● SOURCE TEXT:

_ _ _

I see a trend over the past 20+ years: cop shows offer female audiences what we’ve been craving—strong, complicated, brilliant women protagonists—yet there seems to be a sexual violence “trade-off.” Older, more experienced women get to be powerful investigators, but the cases they get to investigate include disproportionate (and graphic) representations of violence against younger women and girls.

The Fall, for example, follows Belfast detective Stella Gibson, played by Gillian Anderson (The X-Files), a brilliant, independent female lead who defies convention. According to TV critic Emily Hashimoto, “It is clear that the detective is in charge of herself without any shame and guilt-ridden trappings often bestowed on female characters. Too often, women in TV and film are cast as incapable in their professional lives, waylaid by personal issues or a hysterical abundance of emotions….it is utterly refreshing to see a female character be good at her job without worrying about having a boyfriend or children.” However, the antagonist is “a serial killer…who favors targeting pretty young professional women,” Hashimoto says. “We see the way he stalks and plans; we see his violence.”

_ _ _

● MATERIALS PROVIDED:
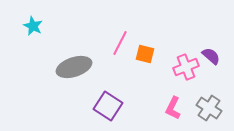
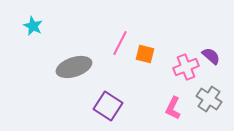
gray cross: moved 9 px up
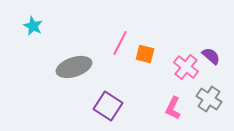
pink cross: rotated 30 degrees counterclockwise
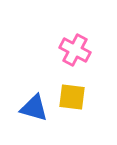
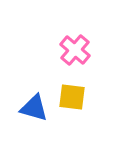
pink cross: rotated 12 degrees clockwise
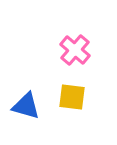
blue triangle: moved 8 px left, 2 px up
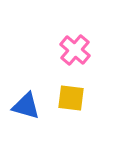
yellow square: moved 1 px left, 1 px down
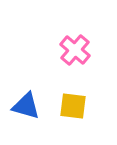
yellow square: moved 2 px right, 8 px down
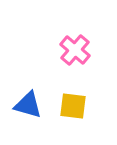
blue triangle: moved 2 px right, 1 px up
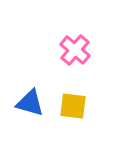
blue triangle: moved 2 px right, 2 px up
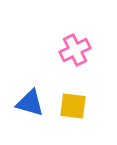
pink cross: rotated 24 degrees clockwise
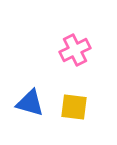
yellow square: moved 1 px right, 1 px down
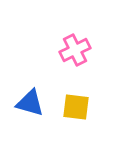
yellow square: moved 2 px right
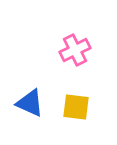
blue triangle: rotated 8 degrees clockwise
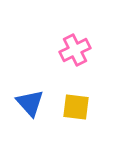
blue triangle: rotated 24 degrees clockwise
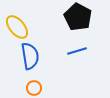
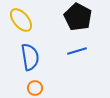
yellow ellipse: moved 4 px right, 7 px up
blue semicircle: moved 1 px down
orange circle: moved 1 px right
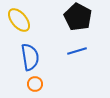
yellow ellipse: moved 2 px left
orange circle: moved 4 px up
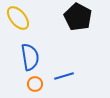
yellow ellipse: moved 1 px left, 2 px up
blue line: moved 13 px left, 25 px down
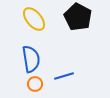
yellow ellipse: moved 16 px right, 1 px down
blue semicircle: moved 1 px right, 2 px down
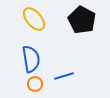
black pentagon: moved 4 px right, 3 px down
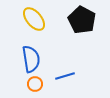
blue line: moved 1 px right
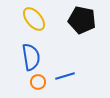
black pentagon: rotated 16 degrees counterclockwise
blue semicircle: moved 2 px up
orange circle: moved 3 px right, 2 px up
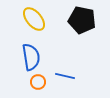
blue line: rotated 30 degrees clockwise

_ _ _

● GIVEN PROBLEM 1: In the passage on cop shows, what city does detective Stella Gibson work in?
● GIVEN PROBLEM 2: Transcribe the listing from the line with "black pentagon: moved 4 px right, 3 px down" through the last line of the listing, omitting the picture lines.
The passage on cop shows and the listing come from unrelated sources.

● CORRECT ANSWER 1: Belfast

● CORRECT ANSWER 2:
black pentagon: moved 4 px right, 3 px down
blue line: moved 1 px right
black pentagon: rotated 16 degrees counterclockwise
blue semicircle: moved 2 px up
orange circle: moved 3 px right, 2 px up
blue line: rotated 30 degrees clockwise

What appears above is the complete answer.